An X genealogy depicted as an arc diagram. Red ancestors are females, blue are males. The opacity indicates the genetic contribution the present-day individual. White ancestors are those that make no genetic contribution to the present-day individual. Gray arcs are genealogical ancestors that are not X ancestors. Hover over an ancestor to highlight it and find how much X genetic material it has contributed to the present-day female.

To get a sense of how one’s X genealogical ancestry grows back in time, we’ve plotted it below (Figure A) compared to one’s autosomal ancestry, and the growth of both one’s genetic X and autosomal ancestry back through the generations. Using probability models we work through in the next section, we also show (Figure B) the probability of sharing some autosomal genetic ancestry (P(Nauto > 0)) and X genetic ancestry (P(NX > 0), conditional and unconditional on both being an X genealogical ancestor (“X ancestor” and “ancestor”, respectively).

A: a present-day female’s number of genealogical and genetic ancestors, for X chromosomes and autosomes. B: the probability of genealogical and genetic ancestry for a variety of cases

Similarly, we extend these models to model the number of X chromosome segments shared between half- and full-cousins and explore other properties of X cousins. These models get a bit tricky mathematically, as the sex of the cousins’ shared ancestor impacts the number of segments shared between cousins, so we incorporate the probability of the sex of the shared ancestor in our models (see Section 3 of our paper for more details).

What recent ancestry on the X can tell us

Using genetic data to infer relationships between individuals is an important topic—it’s used by services like 23andme for ancestry finding, in forensics in assessing DNA-based evidence, and in anthropology and ancient DNA to learn about the familial relationships among individuals.

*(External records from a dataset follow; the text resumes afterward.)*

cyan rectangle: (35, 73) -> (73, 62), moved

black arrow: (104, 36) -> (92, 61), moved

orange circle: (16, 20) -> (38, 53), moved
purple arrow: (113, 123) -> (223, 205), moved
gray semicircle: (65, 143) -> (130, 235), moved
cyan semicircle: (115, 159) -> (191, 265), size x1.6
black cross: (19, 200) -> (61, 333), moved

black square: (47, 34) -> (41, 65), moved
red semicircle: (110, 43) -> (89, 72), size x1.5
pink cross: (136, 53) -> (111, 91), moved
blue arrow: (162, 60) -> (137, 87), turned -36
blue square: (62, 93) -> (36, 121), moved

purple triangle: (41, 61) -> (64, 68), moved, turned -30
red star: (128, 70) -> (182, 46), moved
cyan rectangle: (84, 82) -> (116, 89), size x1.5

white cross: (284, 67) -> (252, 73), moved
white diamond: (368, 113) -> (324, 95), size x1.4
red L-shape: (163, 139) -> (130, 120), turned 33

We were curious what X chromosome segments shared between cousins could tell us about their relationship. We found that X chromosome segments can be quite informative about which of their ancestors they share. This information occurs through two avenues: (1) sharing IBD segments on the X immediately reduces the potential genealogical ancestors two individuals share, since one’s X ancestors are only a fraction of their possible genealogical ancestors, and (2) the varying number of females in an X genealogy across lineages combined with the fact that recombinational meioses only occur in females to some extent leave a lineage-specific signature of ancestry. We’ll talk more about this second point in this section.

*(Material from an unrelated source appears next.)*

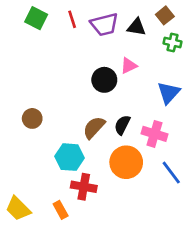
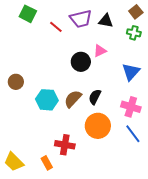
brown square: (165, 15) -> (136, 12), moved
red line: (72, 19) -> (56, 27), moved, turned -32
brown circle: (32, 118) -> (16, 82), moved
pink cross: (155, 134) -> (131, 107), moved
cyan hexagon: (70, 157) -> (47, 100), moved

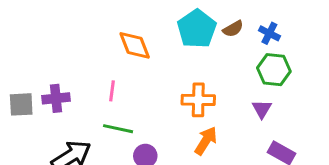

The X chromosome is relatively short (compared to the autosomes), leading ancestry signals to decay relatively rapidly. Thus, inferring how far back cousins share an ancestor is best accomplished through looking at segments shared on the autosomes rather than X chromosome, and many methods are available for this purpose (Durand et al., 2014; Henn et al., 2012; Huff et al., 2011). We condition on knowing how many generations back these half-cousins share a common ancestor using this autosomal signal. Then, we use Bayes theorem to invert \(P(N=n| R)\) to learn the posterior \(P(R | N=n)\), where \(R\) is the number of recombinational meioses (and thus number of females) between two half-cousins and \(N\) is the observed number of X segments shared between the cousins. These posterior distributions are:

The posterior distribution for R across different generations (each panel). Each line is the number of observed segments between X half-cousins. The prior distribution is the gray dashed line.

For example, the top right panel shows the posterior distributions for the number of females in the lineage connecting two 3rd degree half-cousins. Each line represents the posterior distribution for a specific number of observed segments shared between these two half-cousins. If these two 3rd degree cousins share six segments identically by descent, our models say that a lineage with three females is the most likely genealogical configuration. This information is interesting, as these genealogical details cannot be inferred with the autosomal data alone.

As genomic data sets increase, so will the probability of sampling individuals that share recent ancestry. With large data sets (e.g. 23andme’s users), there’s potential for recent ancestry on the X to shed some light on the genealogical relationships connecting us all.